Triggers: Differences between migraine vs. headache

Migraine triggers

  • Foods like red wine, chocolate, peanut butter, dairy products, and citrus fruits.
  • Hormonal swings associated with menstrual cycles or pregnancy.
  • Weather changes
  • Certain smells
  • Lack of sleep
  • Gluten can be a migraine trigger for people who have true celiac disease. If you are concerned about this issue, eliminate gluten from your diet for a test period and keep a log for a possible trigger.

The cause of tension-type headache tends to be related to stress and associated tightness or tension in the muscles of the neck or scalp.

How is migraine vs. headache diagnosed (tests)?

Although there are no specific tests for migraine headaches, your doctor may order tests to exclude other conditions or problems that are triggering your headaches. This may include blood work or different brain imaging, such as CAT scan or MRI. In rare cases, your doctor may order a spinal tap to exclude causes of more serious, severe headaches.

A doctor who is experienced in treating various headaches can help differentiate the type of headaches that you have. A sinus headache (caused by sinus infection or allergic rhinitis) often mimics some signs and symptoms of migraines.

Monitoring the duration of your headache can provide important information that can help diagnosis the type of headache you are experiencing.
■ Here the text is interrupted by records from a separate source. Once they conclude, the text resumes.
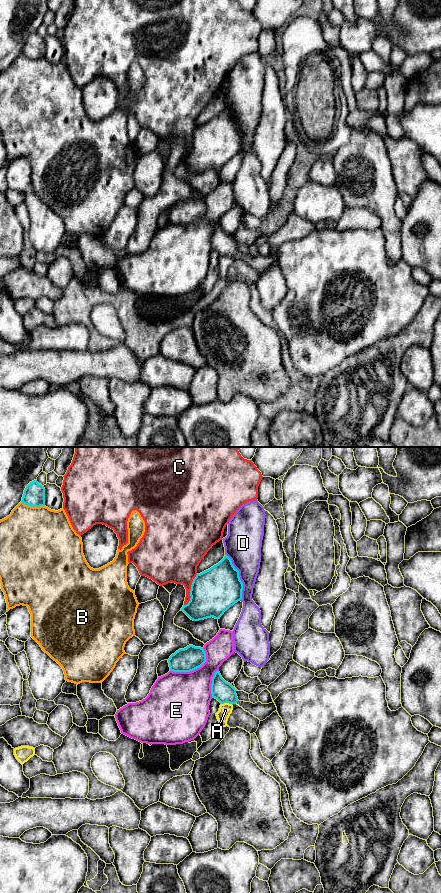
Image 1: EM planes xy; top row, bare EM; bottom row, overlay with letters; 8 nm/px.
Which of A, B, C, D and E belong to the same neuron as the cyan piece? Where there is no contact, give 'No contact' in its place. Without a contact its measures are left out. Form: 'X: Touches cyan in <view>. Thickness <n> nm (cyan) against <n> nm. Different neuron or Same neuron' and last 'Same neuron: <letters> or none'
A: Touches cyan in xy. Thickness 170 nm (cyan) against 100 nm. Different neuron
B: Touches cyan in xy. Thickness 180 nm (cyan) against 500 nm. Different neuron
C: Touches cyan in xy. Thickness 360 nm (cyan) against 320 nm. Different neuron
D: Touches cyan in xy. Thickness 360 nm (cyan) against 280 nm. Different neuron
E: Touches cyan in xy. Thickness 190 nm (cyan) against 440 nm. Different neuron
Same neuron: none

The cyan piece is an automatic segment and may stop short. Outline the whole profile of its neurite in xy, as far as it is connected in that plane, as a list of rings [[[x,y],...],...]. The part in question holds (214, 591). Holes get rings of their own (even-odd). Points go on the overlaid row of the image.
[[[224,558],[210,569],[197,574],[190,590],[190,601],[183,611],[191,620],[220,619],[231,606],[242,599],[243,583],[231,559]]]

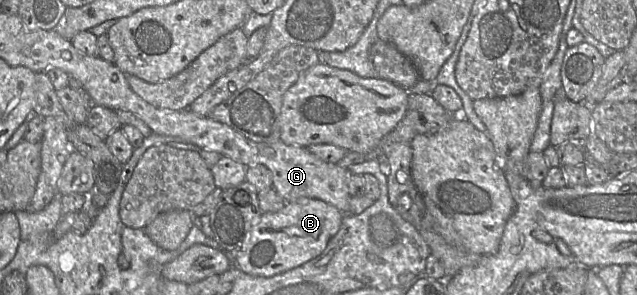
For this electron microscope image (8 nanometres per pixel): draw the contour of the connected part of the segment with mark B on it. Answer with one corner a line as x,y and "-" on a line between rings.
303,197
289,201
280,211
263,213
259,223
252,228
246,245
230,256
242,272
272,277
319,256
340,229
343,217
340,210
319,199

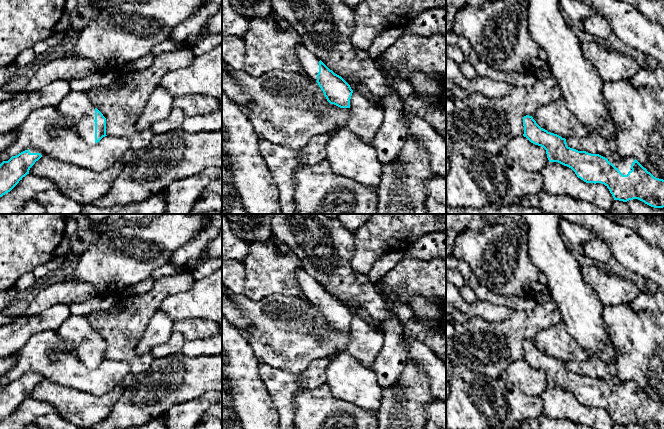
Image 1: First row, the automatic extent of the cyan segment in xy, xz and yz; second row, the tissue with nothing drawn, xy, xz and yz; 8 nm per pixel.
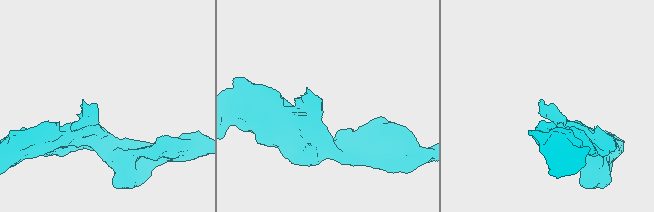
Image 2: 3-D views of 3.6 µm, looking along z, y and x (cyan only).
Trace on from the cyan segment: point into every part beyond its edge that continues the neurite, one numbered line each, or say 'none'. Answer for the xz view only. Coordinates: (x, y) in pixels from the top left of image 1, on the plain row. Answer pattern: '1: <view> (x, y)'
1: xz (310, 287)

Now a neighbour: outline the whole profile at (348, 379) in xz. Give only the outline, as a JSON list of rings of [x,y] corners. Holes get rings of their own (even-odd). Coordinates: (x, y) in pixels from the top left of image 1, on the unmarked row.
[[[346,351],[332,357],[326,371],[326,384],[339,400],[374,413],[380,409],[382,387],[375,372]]]

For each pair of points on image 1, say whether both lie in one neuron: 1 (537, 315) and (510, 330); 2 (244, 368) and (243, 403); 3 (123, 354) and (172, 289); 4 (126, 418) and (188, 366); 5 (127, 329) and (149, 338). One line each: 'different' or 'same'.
1: same
2: same
3: same
4: same
5: different

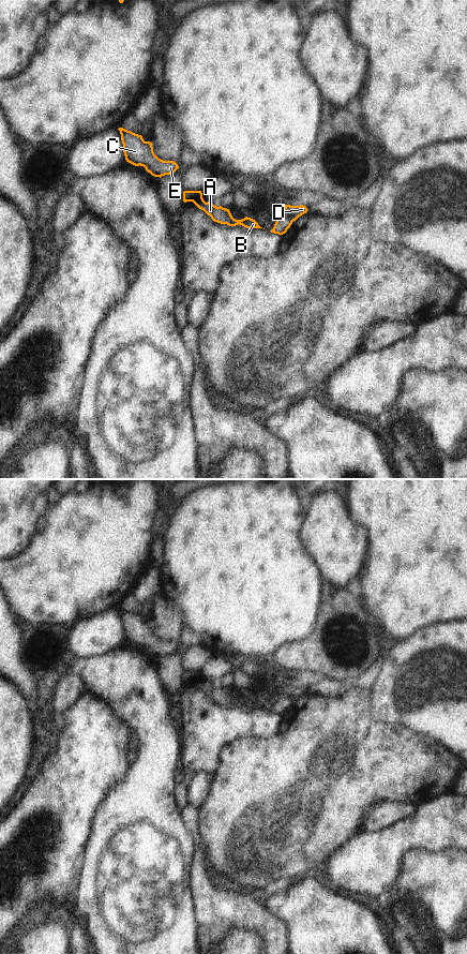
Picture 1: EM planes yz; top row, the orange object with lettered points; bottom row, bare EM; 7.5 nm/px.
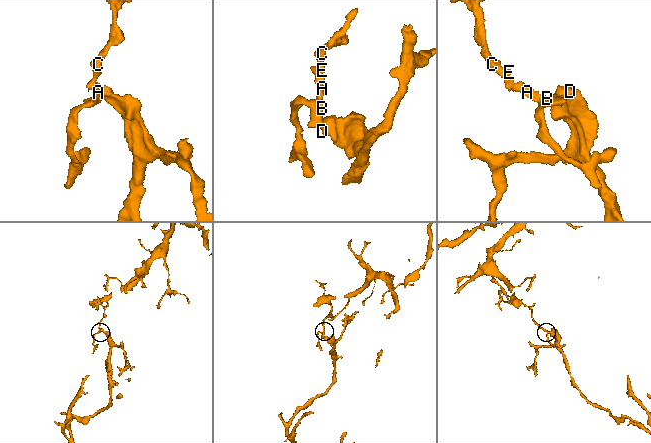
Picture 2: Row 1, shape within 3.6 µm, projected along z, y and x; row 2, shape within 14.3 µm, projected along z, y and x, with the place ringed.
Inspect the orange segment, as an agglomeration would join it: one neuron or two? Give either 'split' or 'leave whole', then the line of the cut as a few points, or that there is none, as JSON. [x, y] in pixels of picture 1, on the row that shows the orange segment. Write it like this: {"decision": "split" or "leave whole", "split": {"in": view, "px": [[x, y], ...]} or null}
{"decision": "split", "split": {"in": "yz", "px": [[292, 220], [284, 218], [276, 222]]}}

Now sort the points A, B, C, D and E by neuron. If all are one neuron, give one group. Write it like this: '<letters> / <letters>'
A B C E / D

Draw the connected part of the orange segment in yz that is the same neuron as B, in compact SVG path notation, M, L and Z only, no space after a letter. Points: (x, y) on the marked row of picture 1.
M184 191L183 202L193 202L199 209L210 215L214 222L227 224L229 226L240 224L246 228L262 228L251 218L245 217L242 220L236 220L232 218L229 209L223 208L222 206L216 207L212 204L212 202L206 203L202 198L201 191Z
Migraine headaches may last a few hours to three days, while tension headaches may last only 30 minutes or linger for up to a week. Keep a diary of your headaches.

  • Keep a headache diary to help identify any triggers that lead up to the onset of the headache, for example, menstrual cycles for women, hormone treatments, and alcohol intake.
  • Keep track of when a headache begins, the severity of the pain, any associated symptoms, how long the headache lasts, and any medications that you have taken.
  • If there does not seem to be any clearly identifiable cause for your headaches, maintain a diet diary, and keep track of any foods or drinks that you may have consumed the day before a headache to identify possible triggers.